I decided to ask my son this question yesterday, after his archery lesson. I didn’t want to make him feel guilty for loving what he loves, so I was treading carefully. What do you think the effects will be of you not spending as much time in nature? I asked him.  You were our guy who noticed everything.

 Mom, he said, fixing me with that humorous-but-serious lopsided look of his: I notice the little details all the time. That’s what I put into my drawings. What I learned about plants and the environment is what I base most of my creatures and worlds off of. I’m still noticing things: I’m just using my noticing in a different way.

He's using his noticing in a different way.

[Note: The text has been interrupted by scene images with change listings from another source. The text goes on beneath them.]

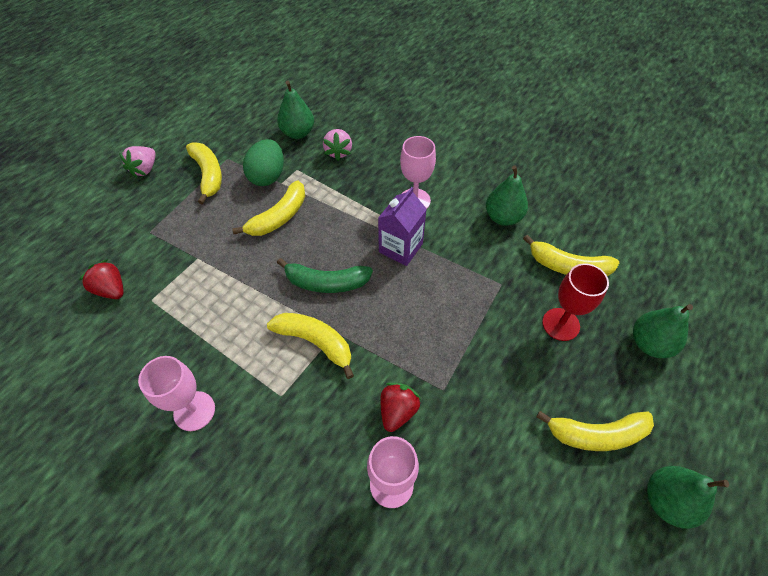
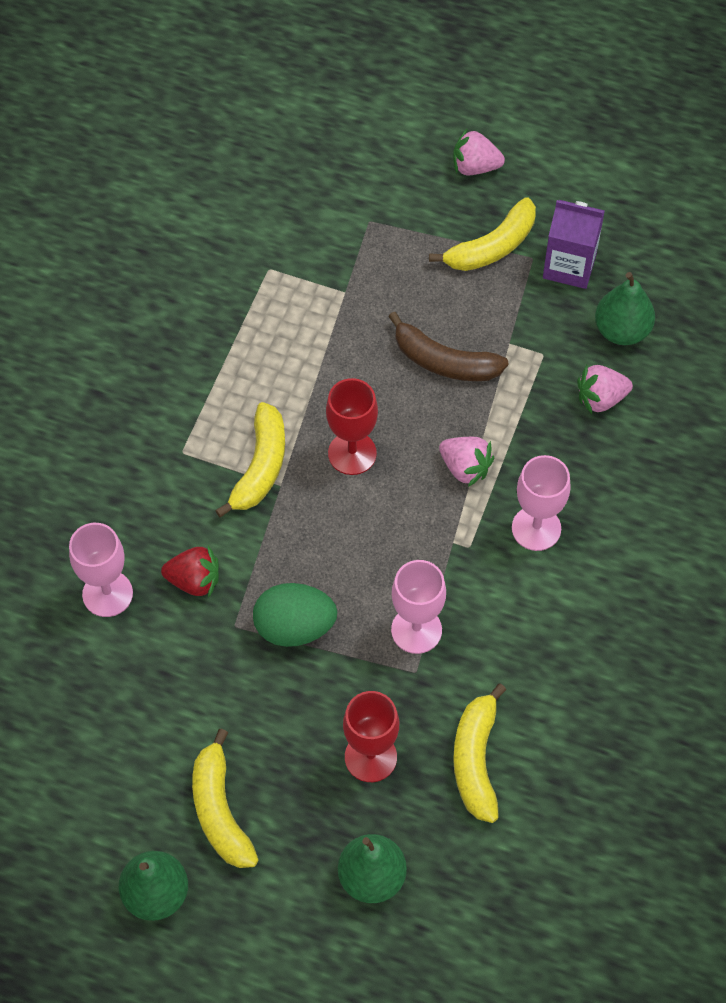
camera: 75 degrees right, 5 degrees up
red strawberry [79,259,124,299] -> none
pink goblet [138,356,215,431] -> pink goblet moved to [391,560,446,654]
yellow banana [232,181,305,236] -> brown banana [388,312,509,381]
green egg [243,139,284,186] -> green egg moved to [253,583,337,647]
green banana [277,258,373,293] -> red goblet [326,378,378,475]
purple carton [378,187,427,266] -> purple carton moved to [543,200,605,289]
green pear [486,165,528,226] -> none
none -> pink strawberry [439,437,494,487]

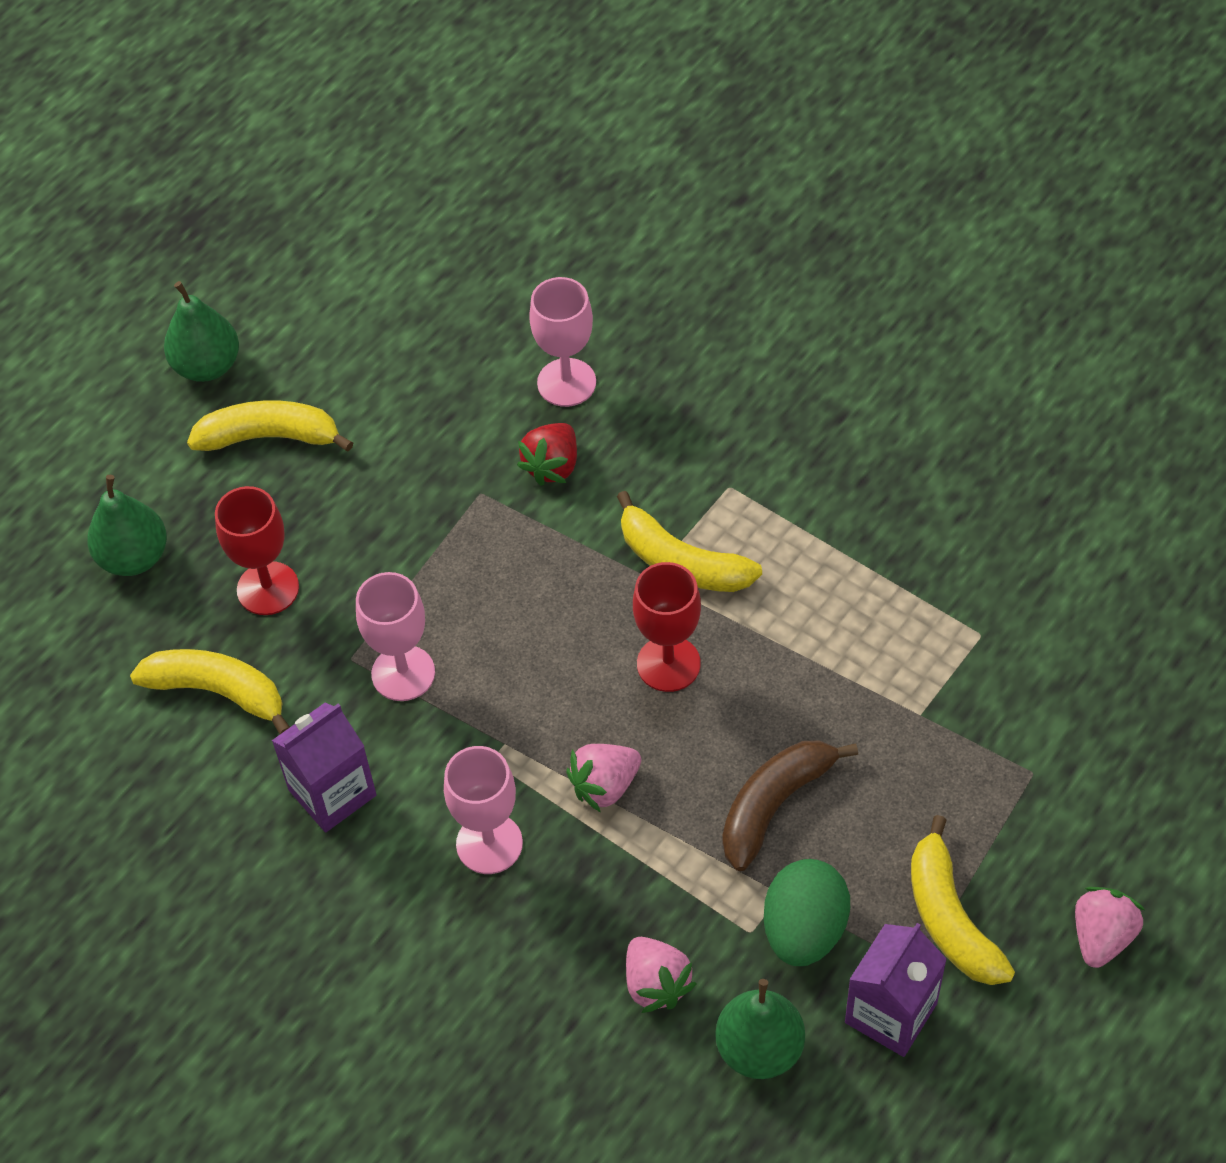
camera: 110 degrees right, 5 degrees down
green egg [253,583,337,647] -> green egg moved to [764,859,850,966]
pink strawberry [577,365,633,414] -> pink strawberry turned 150 degrees clockwise [626,937,697,1013]
none -> purple carton [272,703,377,832]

That reached me. For me, I write about what I notice, and I photograph what I notice. He creates fantastic imaginary worlds from what he notices. Oftentimes these creatures and worlds have elements of plant biology, soil science, and photosynthesis. One creature is based off of Pitcher Plants; another has the wild adaptability traits of an orchid.

So maybe I can relax a little. Maybe when he’s going on an hour of gaming with his friends, or hour two of drawing on his ipad, that small but persistent anxiety in my gut can ease. I’ll still call him out into the garden—not to teach, not to even have him help out. But just to have him be there, among the leaves, flowers, buds, seeds. I’ll never stop pointing out the many small but magnificent observations—the way the late-day light makes the wisteria blooms glow, or how the bitter melon vines smell like skunk, or what happens when two trees angle themselves apart from one another, both reaching for their own light. And he’ll keep showing me his detail-laden drawings, and telling me his in-depth, incredibly complex and interlaced back stories for his cast of characters. Characters derived from nature, fueled by his understanding of the flora on our planet plus his limitless imagination.

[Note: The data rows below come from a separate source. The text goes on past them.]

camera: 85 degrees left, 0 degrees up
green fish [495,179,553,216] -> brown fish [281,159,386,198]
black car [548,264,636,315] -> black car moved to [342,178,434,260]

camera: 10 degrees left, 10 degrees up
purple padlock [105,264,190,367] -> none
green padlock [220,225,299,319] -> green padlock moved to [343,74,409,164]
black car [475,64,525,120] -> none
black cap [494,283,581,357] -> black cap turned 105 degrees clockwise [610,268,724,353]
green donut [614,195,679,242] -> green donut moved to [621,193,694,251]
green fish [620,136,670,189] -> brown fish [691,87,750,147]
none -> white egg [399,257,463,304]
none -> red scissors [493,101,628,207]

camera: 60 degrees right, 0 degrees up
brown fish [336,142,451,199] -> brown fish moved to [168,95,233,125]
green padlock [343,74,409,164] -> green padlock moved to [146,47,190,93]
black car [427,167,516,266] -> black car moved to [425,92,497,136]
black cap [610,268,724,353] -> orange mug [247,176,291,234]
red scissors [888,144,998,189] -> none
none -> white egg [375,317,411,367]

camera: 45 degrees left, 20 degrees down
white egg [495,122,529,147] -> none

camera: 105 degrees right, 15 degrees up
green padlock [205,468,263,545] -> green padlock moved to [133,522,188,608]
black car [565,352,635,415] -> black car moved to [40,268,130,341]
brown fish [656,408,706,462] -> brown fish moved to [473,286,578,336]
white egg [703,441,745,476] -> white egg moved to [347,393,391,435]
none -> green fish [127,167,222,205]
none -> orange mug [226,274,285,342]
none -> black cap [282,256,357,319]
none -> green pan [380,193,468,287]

Just remember, I still can’t help saying to him, to leave time for awe. Leave time for wonder and--

Look, Mom—did you see that hummingbird? He suddenly interrupts. I turn. There it is: vibrating green, with its sleek, spilled-gasoline iridescent rainbow head. I do, I breathe. I see it. We watch it until it darts away over the fence.

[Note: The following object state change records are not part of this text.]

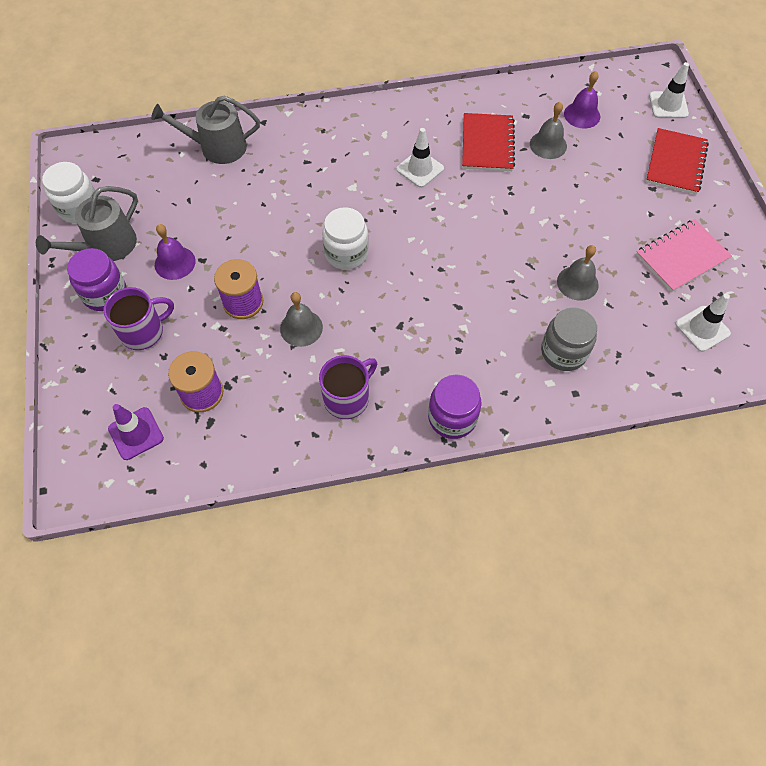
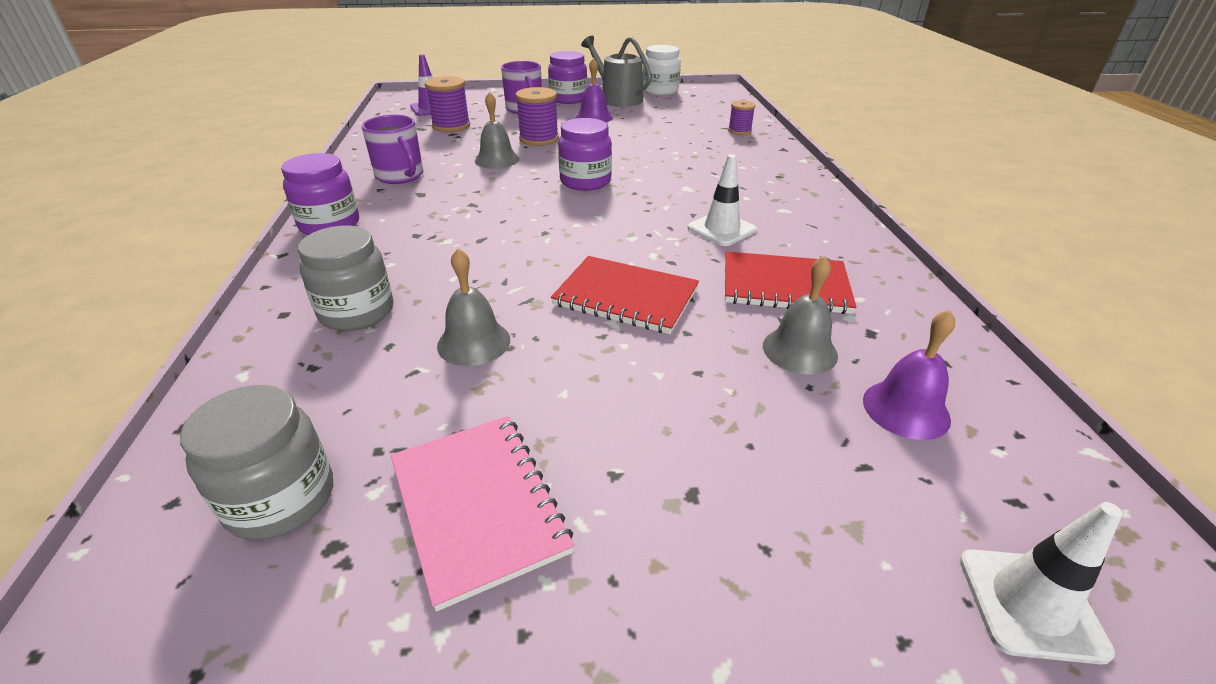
camera: 95 degrees right, 25 degrees down
grey watering can [151,96,260,164] -> purple spool [728,101,756,135]
white jar [322,207,369,270] -> purple jar [558,118,612,191]
red notebook [646,128,709,194] -> red notebook moved to [551,256,699,334]
white traffic cone [675,294,731,352] -> grey jar [180,385,333,540]

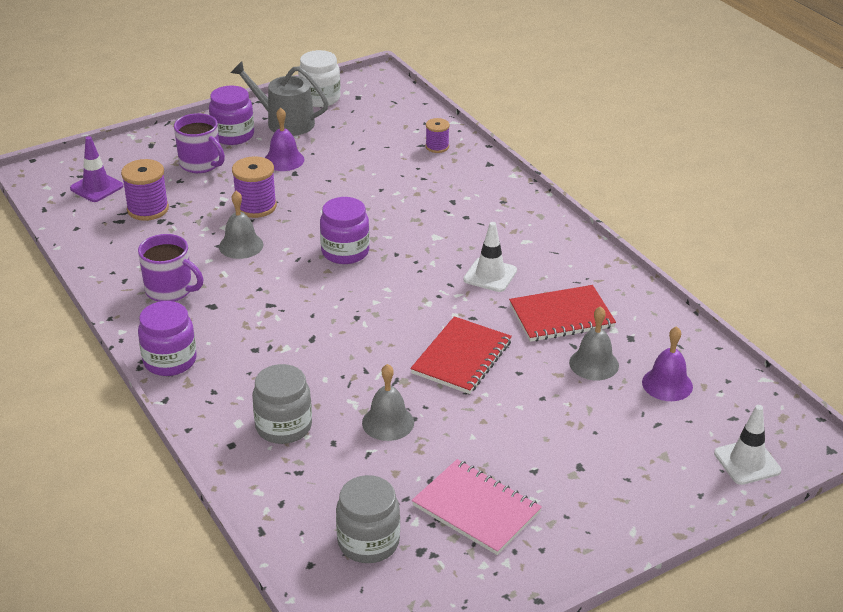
camera: 25 degrees left, 0 degrees up
red notebook [551,256,699,334] -> red notebook turned 60 degrees counterclockwise [410,316,512,394]

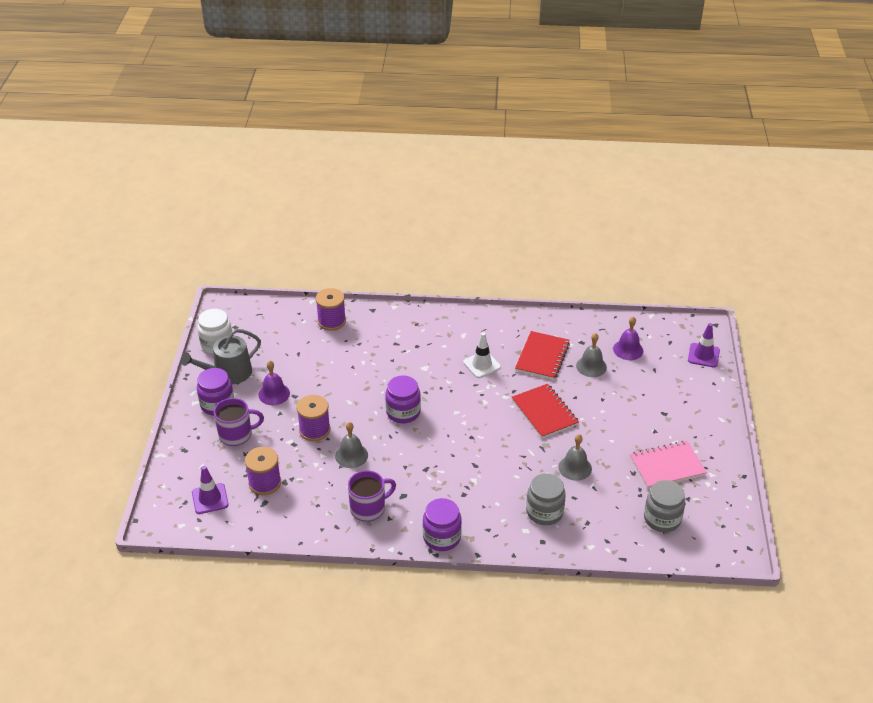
camera: 55 degrees left, 5 degrees up
purple spool [426,118,450,153] -> purple spool [316,288,346,331], size x1.63
white traffic cone [714,405,781,485] -> purple traffic cone [688,323,720,368]

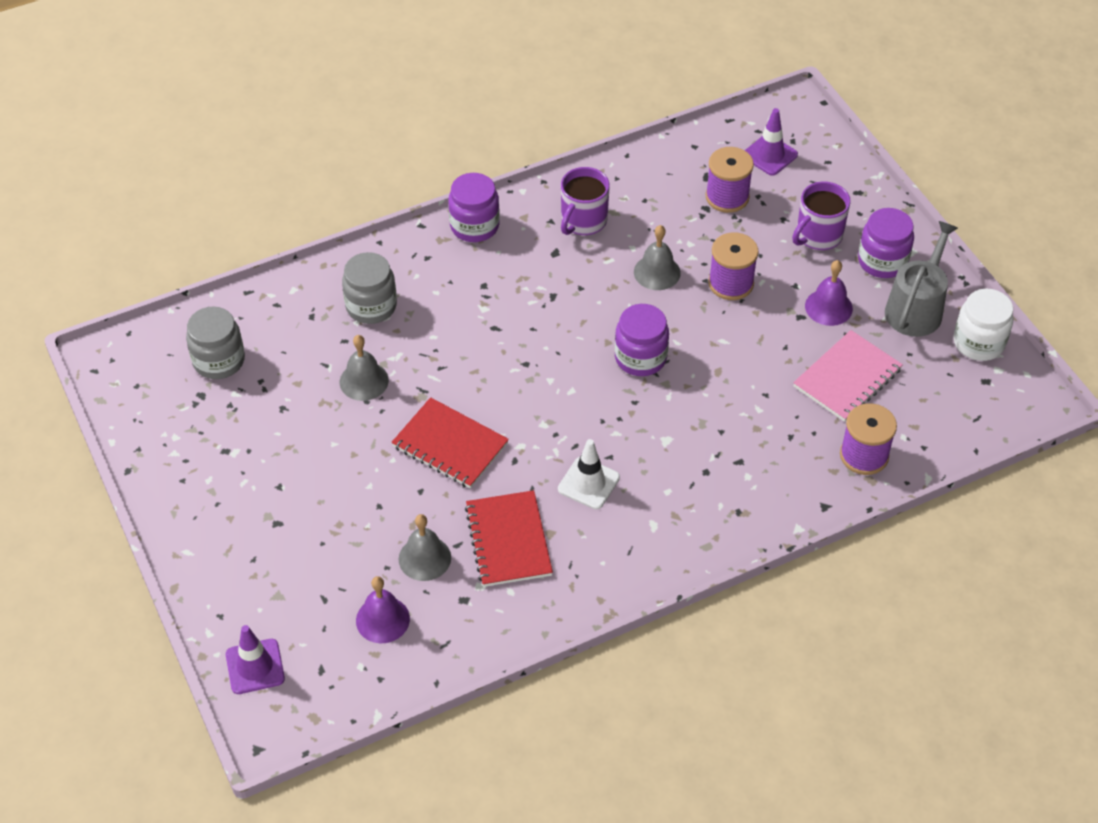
camera: 150 degrees right, 10 degrees up
pink notebook [630,441,707,489] -> pink notebook moved to [793,330,903,422]

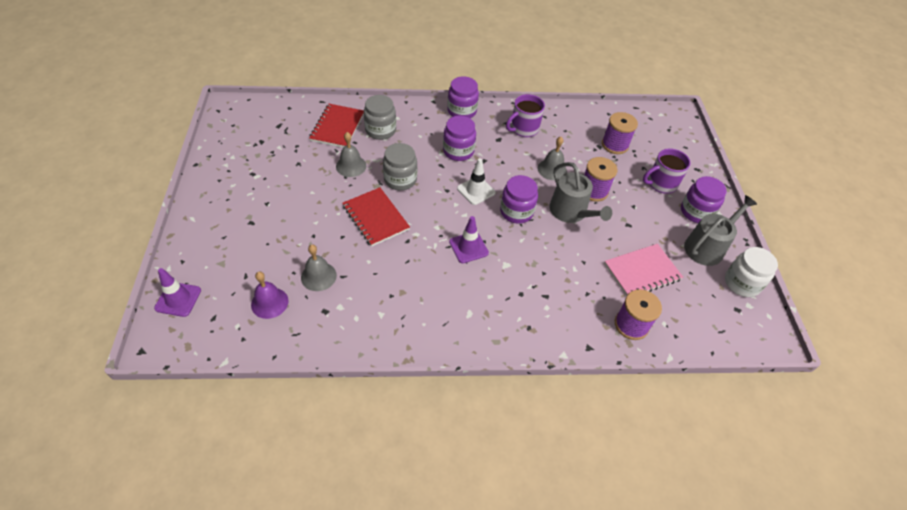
camera: 20 degrees right, 0 degrees up
grey jar [186,307,245,379] -> grey jar moved to [383,143,417,190]
red notebook [465,490,553,587] -> red notebook moved to [309,104,364,148]
white traffic cone [558,439,620,509] -> white traffic cone moved to [457,158,496,205]
purple traffic cone [745,108,798,176] -> purple traffic cone moved to [449,216,489,263]
purple bell [805,260,853,326] -> none
none -> purple jar [443,116,476,161]
none -> grey watering can [549,162,612,223]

That was cool, he said. It was so close. I could feel its wings.

So maybe, for all of us, when we’re bemoaning the screens, the tech, the gaming, instead of worrying primarily about how much of that there is we can instead make sure there’s equally a lot of this: being outside. Not necessarily gardening, or doing a chore, or playing a sport, but just immersion: for long enough and often enough that the magic nature does becomes a part of our screen-focused, tech-y teens. What they do with those effects is entirely up to them—for my son he incorporates it into his art. For another perhaps it will take them abroad, or up into the mountains to hike, or to their instrument to create music, or perhaps they will become committed advocates for the natural world. One thing is for sure—and I’m not sure there are many things we can say this about—spending time observing nature closely will never do harm: it will only do good.